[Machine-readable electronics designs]

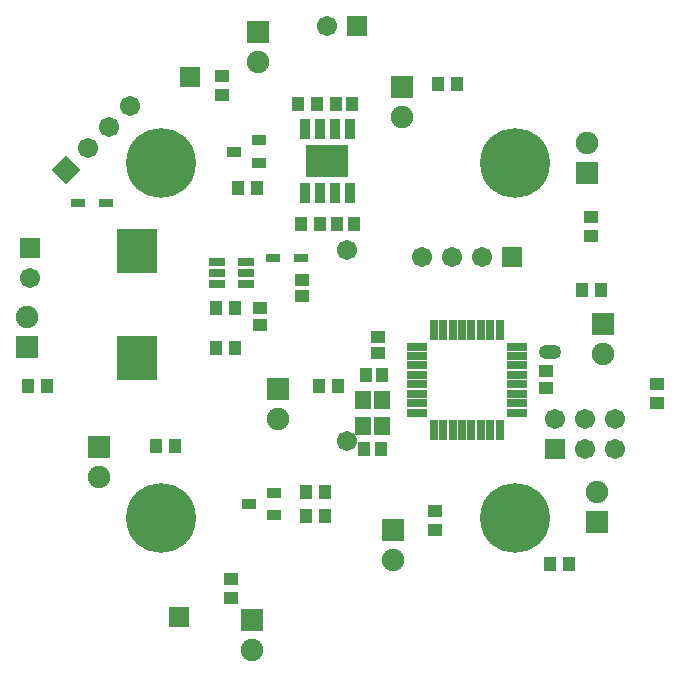
<source format=gts>
G04 Layer_Color=8388736*
%FSLAX24Y24*%
%MOIN*%
G70*
G01*
G75*
%ADD48R,0.0533X0.0631*%
%ADD49R,0.0470X0.0387*%
%ADD50R,0.0434X0.0454*%
%ADD51R,0.0454X0.0434*%
%ADD52R,0.0513X0.0336*%
%ADD53R,0.0387X0.0470*%
%ADD54R,0.1419X0.1069*%
%ADD55R,0.0356X0.0680*%
%ADD56R,0.0513X0.0277*%
%ADD57R,0.0661X0.0316*%
%ADD58R,0.0316X0.0661*%
%ADD59R,0.0552X0.0316*%
%ADD60R,0.1340X0.1478*%
%ADD61R,0.0749X0.0749*%
%ADD62C,0.0749*%
%ADD63R,0.0671X0.0671*%
%ADD64C,0.0671*%
%ADD65C,0.2324*%
%ADD66P,0.0948X4X90.0*%
%ADD67R,0.0671X0.0671*%
%ADD68O,0.0749X0.0474*%
%ADD69C,0.0395*%
D48*
X835Y-1967D02*
D03*
Y-2833D02*
D03*
X1465D02*
D03*
Y-1967D02*
D03*
D49*
X6943Y-1024D02*
D03*
Y-1576D02*
D03*
X1350Y126D02*
D03*
Y-426D02*
D03*
X-1200Y2026D02*
D03*
Y1474D02*
D03*
X-2600Y1076D02*
D03*
Y524D02*
D03*
D50*
X15Y-1500D02*
D03*
X-615D02*
D03*
X7085Y-7450D02*
D03*
X7715D02*
D03*
X-1315Y7900D02*
D03*
X-685D02*
D03*
X-1215Y3900D02*
D03*
X-585D02*
D03*
X-9685Y-1500D02*
D03*
X-10315D02*
D03*
X-1065Y-5850D02*
D03*
X-435D02*
D03*
X-1065Y-5050D02*
D03*
X-435D02*
D03*
X-3315Y5100D02*
D03*
X-2685D02*
D03*
X8135Y1700D02*
D03*
X8765D02*
D03*
X3965Y8550D02*
D03*
X3335D02*
D03*
X-3435Y1100D02*
D03*
X-4065D02*
D03*
Y-250D02*
D03*
X-3435D02*
D03*
X-5435Y-3500D02*
D03*
X-6065D02*
D03*
D51*
X3250Y-5685D02*
D03*
Y-6315D02*
D03*
X-3850Y8185D02*
D03*
Y8815D02*
D03*
X8450Y3485D02*
D03*
Y4115D02*
D03*
X-3550Y-7935D02*
D03*
Y-8565D02*
D03*
X10650Y-1435D02*
D03*
Y-2065D02*
D03*
D52*
X-3463Y6300D02*
D03*
X-2637Y6678D02*
D03*
Y5922D02*
D03*
X-2963Y-5450D02*
D03*
X-2137Y-5072D02*
D03*
Y-5828D02*
D03*
D53*
X476Y7900D02*
D03*
X-76D02*
D03*
X526Y3900D02*
D03*
X-26D02*
D03*
X1476Y-1150D02*
D03*
X924D02*
D03*
X1426Y-3600D02*
D03*
X874D02*
D03*
D54*
X-350Y6000D02*
D03*
D55*
X-1100Y7068D02*
D03*
X-600D02*
D03*
X-100D02*
D03*
X400D02*
D03*
Y4932D02*
D03*
X-100D02*
D03*
X-600D02*
D03*
X-1100D02*
D03*
D56*
X-2150Y2750D02*
D03*
X-1244D02*
D03*
X-7747Y4600D02*
D03*
X-8653D02*
D03*
D57*
X2625Y-198D02*
D03*
Y-513D02*
D03*
Y-828D02*
D03*
Y-1143D02*
D03*
Y-1457D02*
D03*
Y-1772D02*
D03*
Y-2087D02*
D03*
Y-2402D02*
D03*
X5962D02*
D03*
Y-2087D02*
D03*
Y-1772D02*
D03*
Y-1457D02*
D03*
Y-1143D02*
D03*
Y-828D02*
D03*
Y-513D02*
D03*
Y-198D02*
D03*
D58*
X3191Y-2968D02*
D03*
X3506D02*
D03*
X3821D02*
D03*
X4136D02*
D03*
X4451D02*
D03*
X4766D02*
D03*
X5081D02*
D03*
X5396D02*
D03*
Y369D02*
D03*
X5081D02*
D03*
X4766D02*
D03*
X4451D02*
D03*
X4136D02*
D03*
X3821D02*
D03*
X3506D02*
D03*
X3191D02*
D03*
D59*
X-3058Y2624D02*
D03*
Y2250D02*
D03*
Y1876D02*
D03*
X-4042D02*
D03*
Y2250D02*
D03*
Y2624D02*
D03*
D60*
X-6700Y-572D02*
D03*
Y2972D02*
D03*
D61*
X-2850Y-9300D02*
D03*
X-2000Y-1600D02*
D03*
X2150Y8450D02*
D03*
X8850Y550D02*
D03*
X8650Y-6050D02*
D03*
X-7950Y-3550D02*
D03*
X8300Y5600D02*
D03*
X-10350Y-200D02*
D03*
X-2650Y10300D02*
D03*
X1850Y-6300D02*
D03*
D62*
X-2850Y-10300D02*
D03*
X-2000Y-2600D02*
D03*
X2150Y7450D02*
D03*
X8850Y-450D02*
D03*
X8650Y-5050D02*
D03*
X-7950Y-4550D02*
D03*
X8300Y6600D02*
D03*
X-10350Y800D02*
D03*
X-2650Y9300D02*
D03*
X1850Y-7300D02*
D03*
D63*
X5800Y2800D02*
D03*
X7250Y-3600D02*
D03*
X650Y10500D02*
D03*
D64*
X4800Y2800D02*
D03*
X3800D02*
D03*
X2800D02*
D03*
X7250Y-2600D02*
D03*
X8250Y-3600D02*
D03*
Y-2600D02*
D03*
X9250Y-3600D02*
D03*
Y-2600D02*
D03*
X-8343Y6407D02*
D03*
X-7636Y7114D02*
D03*
X-6929Y7821D02*
D03*
X300Y3015D02*
D03*
Y-3354D02*
D03*
X-350Y10500D02*
D03*
X-10250Y2100D02*
D03*
D65*
X-5906Y-5906D02*
D03*
Y5906D02*
D03*
X5906D02*
D03*
Y-5906D02*
D03*
D66*
X-9050Y5700D02*
D03*
D67*
X-5300Y-9200D02*
D03*
X-4936Y8792D02*
D03*
X-10250Y3100D02*
D03*
D68*
X7072Y-391D02*
D03*
D69*
X-100Y5750D02*
D03*
X-700D02*
D03*
X-100Y6250D02*
D03*
X-700D02*
D03*
M02*

</source>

→ **Job item**: What you return must be every entry, word for word, without any pictures.

→ **Final answer**:
<source format=gts>
G04 Layer_Color=8388736*
%FSLAX24Y24*%
%MOIN*%
G70*
G01*
G75*
%ADD48R,0.0533X0.0631*%
%ADD49R,0.0470X0.0387*%
%ADD50R,0.0434X0.0454*%
%ADD51R,0.0454X0.0434*%
%ADD52R,0.0513X0.0336*%
%ADD53R,0.0387X0.0470*%
%ADD54R,0.1419X0.1069*%
%ADD55R,0.0356X0.0680*%
%ADD56R,0.0513X0.0277*%
%ADD57R,0.0661X0.0316*%
%ADD58R,0.0316X0.0661*%
%ADD59R,0.0552X0.0316*%
%ADD60R,0.1340X0.1478*%
%ADD61R,0.0749X0.0749*%
%ADD62C,0.0749*%
%ADD63R,0.0671X0.0671*%
%ADD64C,0.0671*%
%ADD65C,0.2324*%
%ADD66P,0.0948X4X90.0*%
%ADD67R,0.0671X0.0671*%
%ADD68O,0.0749X0.0474*%
%ADD69C,0.0395*%
D48*
X835Y-1967D02*
D03*
Y-2833D02*
D03*
X1465D02*
D03*
Y-1967D02*
D03*
D49*
X6943Y-1024D02*
D03*
Y-1576D02*
D03*
X1350Y126D02*
D03*
Y-426D02*
D03*
X-1200Y2026D02*
D03*
Y1474D02*
D03*
X-2600Y1076D02*
D03*
Y524D02*
D03*
D50*
X15Y-1500D02*
D03*
X-615D02*
D03*
X7085Y-7450D02*
D03*
X7715D02*
D03*
X-1315Y7900D02*
D03*
X-685D02*
D03*
X-1215Y3900D02*
D03*
X-585D02*
D03*
X-9685Y-1500D02*
D03*
X-10315D02*
D03*
X-1065Y-5850D02*
D03*
X-435D02*
D03*
X-1065Y-5050D02*
D03*
X-435D02*
D03*
X-3315Y5100D02*
D03*
X-2685D02*
D03*
X8135Y1700D02*
D03*
X8765D02*
D03*
X3965Y8550D02*
D03*
X3335D02*
D03*
X-3435Y1100D02*
D03*
X-4065D02*
D03*
Y-250D02*
D03*
X-3435D02*
D03*
X-5435Y-3500D02*
D03*
X-6065D02*
D03*
D51*
X3250Y-5685D02*
D03*
Y-6315D02*
D03*
X-3850Y8185D02*
D03*
Y8815D02*
D03*
X8450Y3485D02*
D03*
Y4115D02*
D03*
X-3550Y-7935D02*
D03*
Y-8565D02*
D03*
X10650Y-1435D02*
D03*
Y-2065D02*
D03*
D52*
X-3463Y6300D02*
D03*
X-2637Y6678D02*
D03*
Y5922D02*
D03*
X-2963Y-5450D02*
D03*
X-2137Y-5072D02*
D03*
Y-5828D02*
D03*
D53*
X476Y7900D02*
D03*
X-76D02*
D03*
X526Y3900D02*
D03*
X-26D02*
D03*
X1476Y-1150D02*
D03*
X924D02*
D03*
X1426Y-3600D02*
D03*
X874D02*
D03*
D54*
X-350Y6000D02*
D03*
D55*
X-1100Y7068D02*
D03*
X-600D02*
D03*
X-100D02*
D03*
X400D02*
D03*
Y4932D02*
D03*
X-100D02*
D03*
X-600D02*
D03*
X-1100D02*
D03*
D56*
X-2150Y2750D02*
D03*
X-1244D02*
D03*
X-7747Y4600D02*
D03*
X-8653D02*
D03*
D57*
X2625Y-198D02*
D03*
Y-513D02*
D03*
Y-828D02*
D03*
Y-1143D02*
D03*
Y-1457D02*
D03*
Y-1772D02*
D03*
Y-2087D02*
D03*
Y-2402D02*
D03*
X5962D02*
D03*
Y-2087D02*
D03*
Y-1772D02*
D03*
Y-1457D02*
D03*
Y-1143D02*
D03*
Y-828D02*
D03*
Y-513D02*
D03*
Y-198D02*
D03*
D58*
X3191Y-2968D02*
D03*
X3506D02*
D03*
X3821D02*
D03*
X4136D02*
D03*
X4451D02*
D03*
X4766D02*
D03*
X5081D02*
D03*
X5396D02*
D03*
Y369D02*
D03*
X5081D02*
D03*
X4766D02*
D03*
X4451D02*
D03*
X4136D02*
D03*
X3821D02*
D03*
X3506D02*
D03*
X3191D02*
D03*
D59*
X-3058Y2624D02*
D03*
Y2250D02*
D03*
Y1876D02*
D03*
X-4042D02*
D03*
Y2250D02*
D03*
Y2624D02*
D03*
D60*
X-6700Y-572D02*
D03*
Y2972D02*
D03*
D61*
X-2850Y-9300D02*
D03*
X-2000Y-1600D02*
D03*
X2150Y8450D02*
D03*
X8850Y550D02*
D03*
X8650Y-6050D02*
D03*
X-7950Y-3550D02*
D03*
X8300Y5600D02*
D03*
X-10350Y-200D02*
D03*
X-2650Y10300D02*
D03*
X1850Y-6300D02*
D03*
D62*
X-2850Y-10300D02*
D03*
X-2000Y-2600D02*
D03*
X2150Y7450D02*
D03*
X8850Y-450D02*
D03*
X8650Y-5050D02*
D03*
X-7950Y-4550D02*
D03*
X8300Y6600D02*
D03*
X-10350Y800D02*
D03*
X-2650Y9300D02*
D03*
X1850Y-7300D02*
D03*
D63*
X5800Y2800D02*
D03*
X7250Y-3600D02*
D03*
X650Y10500D02*
D03*
D64*
X4800Y2800D02*
D03*
X3800D02*
D03*
X2800D02*
D03*
X7250Y-2600D02*
D03*
X8250Y-3600D02*
D03*
Y-2600D02*
D03*
X9250Y-3600D02*
D03*
Y-2600D02*
D03*
X-8343Y6407D02*
D03*
X-7636Y7114D02*
D03*
X-6929Y7821D02*
D03*
X300Y3015D02*
D03*
Y-3354D02*
D03*
X-350Y10500D02*
D03*
X-10250Y2100D02*
D03*
D65*
X-5906Y-5906D02*
D03*
Y5906D02*
D03*
X5906D02*
D03*
Y-5906D02*
D03*
D66*
X-9050Y5700D02*
D03*
D67*
X-5300Y-9200D02*
D03*
X-4936Y8792D02*
D03*
X-10250Y3100D02*
D03*
D68*
X7072Y-391D02*
D03*
D69*
X-100Y5750D02*
D03*
X-700D02*
D03*
X-100Y6250D02*
D03*
X-700D02*
D03*
M02*

</source>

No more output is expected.